§ 正文:

-.-.-

1690. Stone Game VII
- 1 minutes read - 499 words題目
Alice and Bob take turns playing a game, with Alice starting first.
There are n stones arranged in a row. On each player’s turn, they can remove either the leftmost stone or the rightmost stone from the row and receive points equal to the sum of the remaining stones' values in the row. The winner is the one with the higher score when there are no stones left to remove.
Bob found that he will always lose this game (poor Bob, he always loses), so he decided to minimize the score’s difference. Alice’s goal is to maximize the difference in the score.
Given an array of integers stones where stones[i] represents the value of the ith stone from the left, return the difference in Alice and Bob’s score if they both play optimally.
想法
這題可能會想到一個用 DFS 的作法。
但那樣遞迴下去找差會跑到 TLE。
所以我們用動態規劃來處理,因為每多一個元素的情況,前一個的差就會反轉過來。
我們有個二維 DP 陣列代表最佳差。
左下三角代表頭比尾後面,所以我們不會用到。
主對角線則是頭尾位置相同,只有單一元素的情況,所以差也為 0。
我們只需要處理右上三角,增加元素的同時扣除前一個的差。
實作
Javascript
var stoneGameVII = function(stones) {
const n = stones.length;
// dp[a][b] 代表石頭第一個位置是 a 最後一個位置是 b 的差
let dp = Array.from(new Array(n), () => new Array(n).fill(0));
for(let i = n - 1; i >= 0; i--) {
// sum 就是區段的分數總和
let sum = stones[i];
for(let j = i + 1; j < n; j++) {
sum += stones[j];
// 移除第一個的差,多了一個元素,所以把上次的反轉扣除
let remove_first = sum - stones[i] - dp[i + 1][j];
// 移除最後一個的差,多了一個元素,所以把上次的反轉扣除
let remove_last = sum - stones[j] - dp[i][j - 1];
// Alex 必定會選較大的那個
dp[i][j] = remove_first > remove_last ? remove_first : remove_last;
}
}
// 回傳全區段的情形下的差
return dp[0][n - 1];
};

-.-.-

§ 記錄資料:
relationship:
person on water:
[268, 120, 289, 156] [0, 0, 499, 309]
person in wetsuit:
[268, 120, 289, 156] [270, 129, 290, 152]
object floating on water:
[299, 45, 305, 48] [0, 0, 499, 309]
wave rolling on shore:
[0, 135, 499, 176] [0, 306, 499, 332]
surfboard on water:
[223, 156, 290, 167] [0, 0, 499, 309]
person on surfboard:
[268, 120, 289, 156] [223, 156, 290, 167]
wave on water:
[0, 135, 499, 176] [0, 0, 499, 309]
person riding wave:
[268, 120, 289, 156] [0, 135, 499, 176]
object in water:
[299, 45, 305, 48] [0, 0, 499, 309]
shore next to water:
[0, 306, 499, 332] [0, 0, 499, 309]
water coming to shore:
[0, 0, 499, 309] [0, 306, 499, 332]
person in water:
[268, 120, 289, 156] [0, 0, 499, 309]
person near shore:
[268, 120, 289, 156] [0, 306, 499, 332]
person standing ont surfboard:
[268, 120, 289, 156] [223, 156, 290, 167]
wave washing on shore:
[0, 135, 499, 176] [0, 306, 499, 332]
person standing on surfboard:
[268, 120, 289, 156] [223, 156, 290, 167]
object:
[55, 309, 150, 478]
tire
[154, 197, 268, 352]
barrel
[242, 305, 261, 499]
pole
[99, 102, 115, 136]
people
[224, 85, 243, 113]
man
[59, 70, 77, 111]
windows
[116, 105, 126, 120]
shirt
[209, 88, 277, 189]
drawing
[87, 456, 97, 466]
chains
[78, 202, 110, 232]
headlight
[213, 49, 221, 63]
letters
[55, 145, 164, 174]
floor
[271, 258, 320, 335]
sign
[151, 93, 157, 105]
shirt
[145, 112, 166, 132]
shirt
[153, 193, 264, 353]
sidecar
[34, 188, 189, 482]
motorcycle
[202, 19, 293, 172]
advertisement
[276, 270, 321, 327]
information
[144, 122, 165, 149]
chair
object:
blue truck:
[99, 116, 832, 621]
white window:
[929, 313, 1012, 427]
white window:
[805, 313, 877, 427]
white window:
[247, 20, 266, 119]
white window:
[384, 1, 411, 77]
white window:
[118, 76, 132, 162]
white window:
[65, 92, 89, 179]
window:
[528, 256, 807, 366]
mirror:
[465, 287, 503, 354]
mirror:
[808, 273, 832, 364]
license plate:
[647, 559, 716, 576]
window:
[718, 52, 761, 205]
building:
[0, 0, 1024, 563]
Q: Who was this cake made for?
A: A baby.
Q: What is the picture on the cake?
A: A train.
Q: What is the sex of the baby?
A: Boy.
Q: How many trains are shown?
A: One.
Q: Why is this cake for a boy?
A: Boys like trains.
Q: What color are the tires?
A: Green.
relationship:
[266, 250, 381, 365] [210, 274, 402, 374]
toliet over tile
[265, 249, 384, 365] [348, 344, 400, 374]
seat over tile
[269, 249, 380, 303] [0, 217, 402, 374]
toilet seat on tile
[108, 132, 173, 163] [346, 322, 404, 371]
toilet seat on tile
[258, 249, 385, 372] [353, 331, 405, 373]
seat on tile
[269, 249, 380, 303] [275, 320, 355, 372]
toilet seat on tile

-.-.-

§ 練習題目:
a: 請將石頭遊戲題解中從「Given an array」開始、到「我們有個二維 DP 陣列代表最佳差。」結束的段落一字不差地重新打出來。
b: 根據石頭遊戲題解,如果用 DFS 遞迴下去找差,會發生什麼情況?
c: 請把石頭遊戲題解中以「There are n stones arranged in a row.」開頭的那一段,用中文改寫成條列,保留主要事實。

§ 練習解答:
a:
Given an array of integers stones where stones[i] represents the value of the ith stone from the left, return the difference in Alice and Bob’s score if they both play optimally.
想法
這題可能會想到一個用 DFS 的作法。
但那樣遞迴下去找差會跑到 TLE。
所以我們用動態規劃來處理,因為每多一個元素的情況,前一個的差就會反轉過來。
我們有個二維 DP 陣列代表最佳差。

b: 會跑到 TLE。

c:
- 一排有 n 顆石頭。
- 每回合,玩家可以移除最左邊或最右邊的一顆石頭。
- 玩家得到的分數等於這一排剩下石頭的值的總和。
- 石頭全部取完時,分數較高的一方獲勝。